With firm roots in the territories in which it operates, Tereos unites 12,000 French cooperative partners around one shared long-term vision: adding value to agricultural raw materials and helping to develop high-quality food products worldwide.

As the second largest European processor of sugar beet, Tereos processes 19.8 million metric tons of sugar beets to produce +2 millions metric tons of sugar and 675,000 m3 of alcohol and ethanol in twelve sugar factories and eight distilleries in France, the Czech Republic, Romania and one refinery in Spain.

A member of the Chenopodiaceae family, the sugar beet is a plant that doesn't just produce sugar.

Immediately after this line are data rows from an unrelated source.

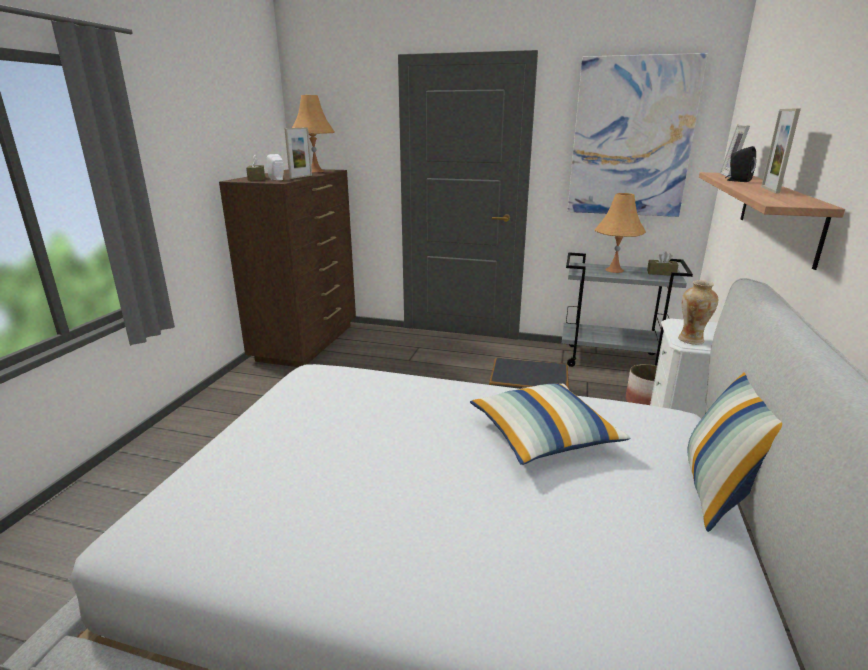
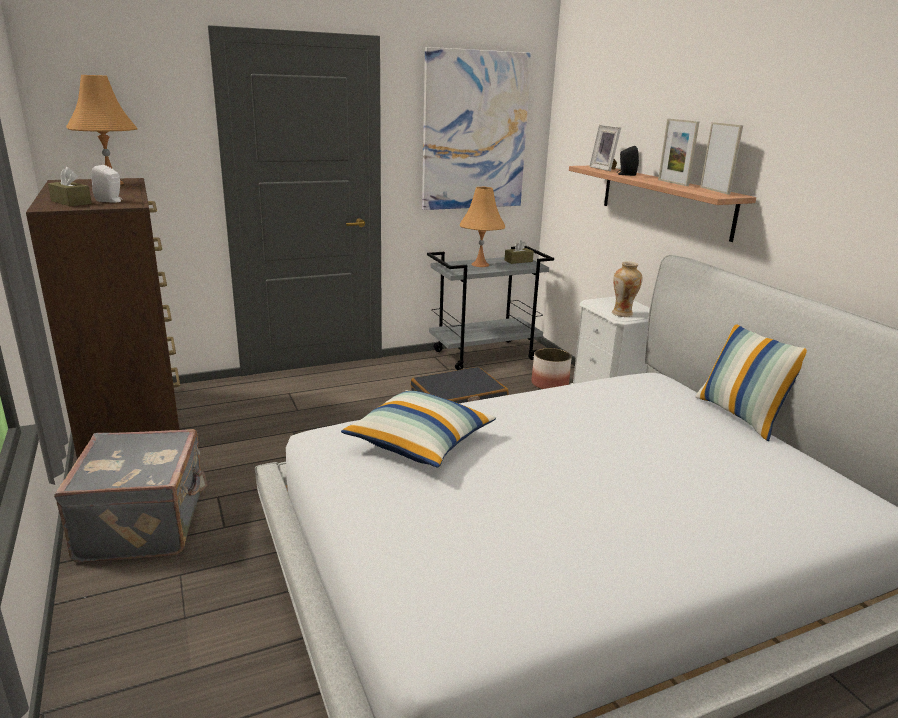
camera: 40 degrees left, 0 degrees up
(239, 401) = (145, 524): none -> grey suitcase
(301, 177) = (128, 194): picture frame -> picture frame (714, 190)
(543, 437) = (612, 420): pillow -> pillow (420, 443)

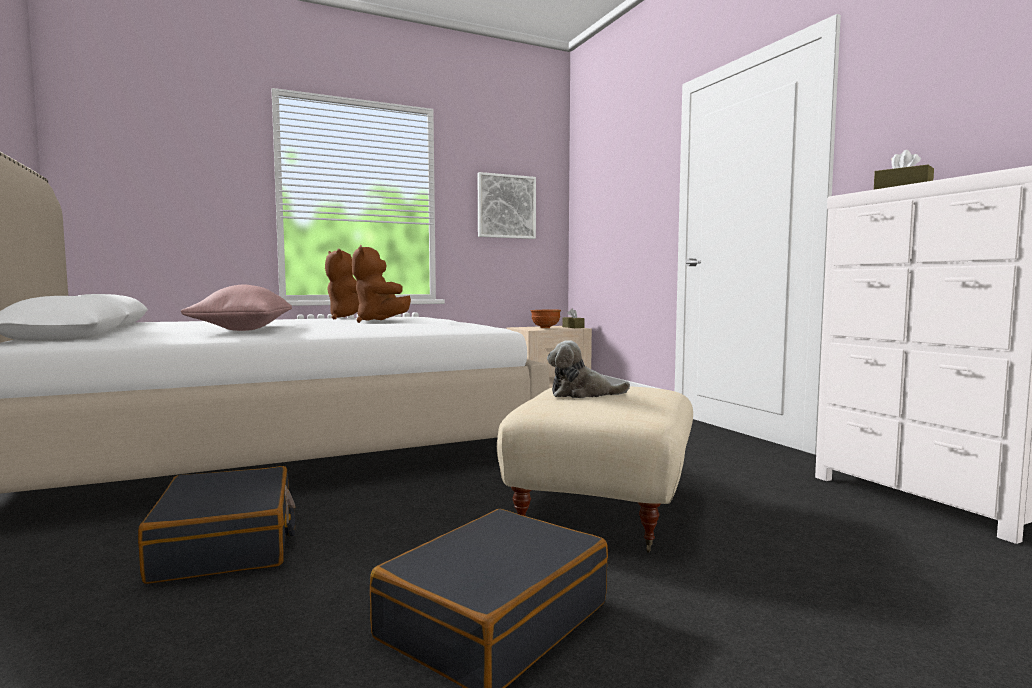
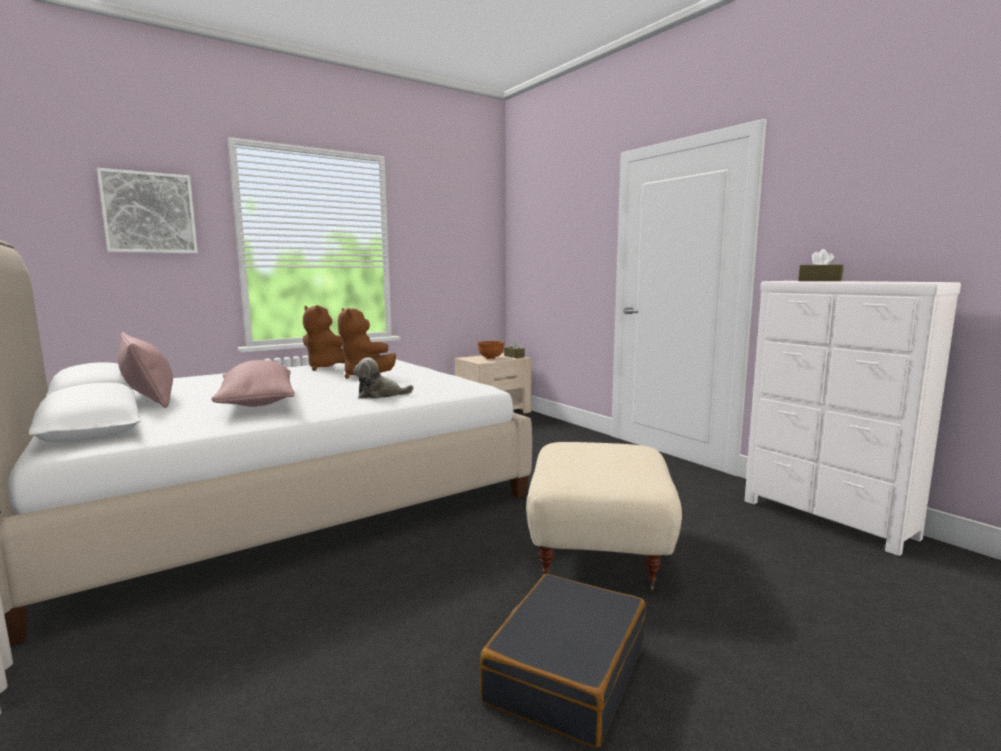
camera: 10 degrees left, 5 degrees up
(149, 327) = (149, 397): none -> pink pillow
(227, 543) = (301, 618): black suitcase -> none
(506, 206) = (452, 247): picture -> picture (149, 213)
(582, 394) = (586, 460): plush toy -> plush toy (380, 395)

The leaves of the sugar beet plant are its 'chemical laboratory' where it makes the sugar which is stored in its roots.  The seeds are sown in March and the harvest (or 'campaign') lasts from mid-September to the end of December. 
Beets are weighed and sampled to assess their sugar content in order to calculate the payment to the farmer. They are then washed and cut into thin strips and passed under hot running water to extract the sugar. 
The resulting liquid is purified and filtered and then concentrated into syrup form by evaporation, with a sugar content of 65%. It is then boiled under vacuum to trigger crystallization. The cooked mass is finally passed through centrifuges to remove liquid and retain crystallized white sugar.


Sugar: sugar beet, along with sugarcane, is one of the two main sources of sucrose worldwide. Sugar refined from beets is sold to consumers, wholesalers and also to industry.

Alcohol: is produced by fermenting sugar beet substrates. The product is then rectified to produce high-purity alcohol, or rectified and dehydrated to obtain pure alcohol.

Bioethanol: is produced from sugar beet juice,  and thus known as conventional ethanol. It can also be produced from the sugar residue, in which case it is known as molasses, which enables an advanced ethanol to be produced. By its very nature this ethanol does not compete with any food production.  On the contrary, it complements production of a staple food – sugar.

Pulp: the fibers resulting from juice extraction are used as food for livestock.

Biogas and vinasse: these arise from a methanization process.

  • Production of biogas => used to fuel boilers, it reduces the amount of CO2 released into the atmosphere and facilitates energy savings.
  • Recovery of methanized vinasse after concentration => this has a higher potash fertilizing value than the usual vinasse now has.


80 t/ha of sugar beets on average yield around 13 t/ha of sugar, i.e. 1.3 kg of sugar per square meter. One metric ton of beets produces 90 to 100 liters of alcohol on average. France is the world’s leading producer of sugar beet sugar.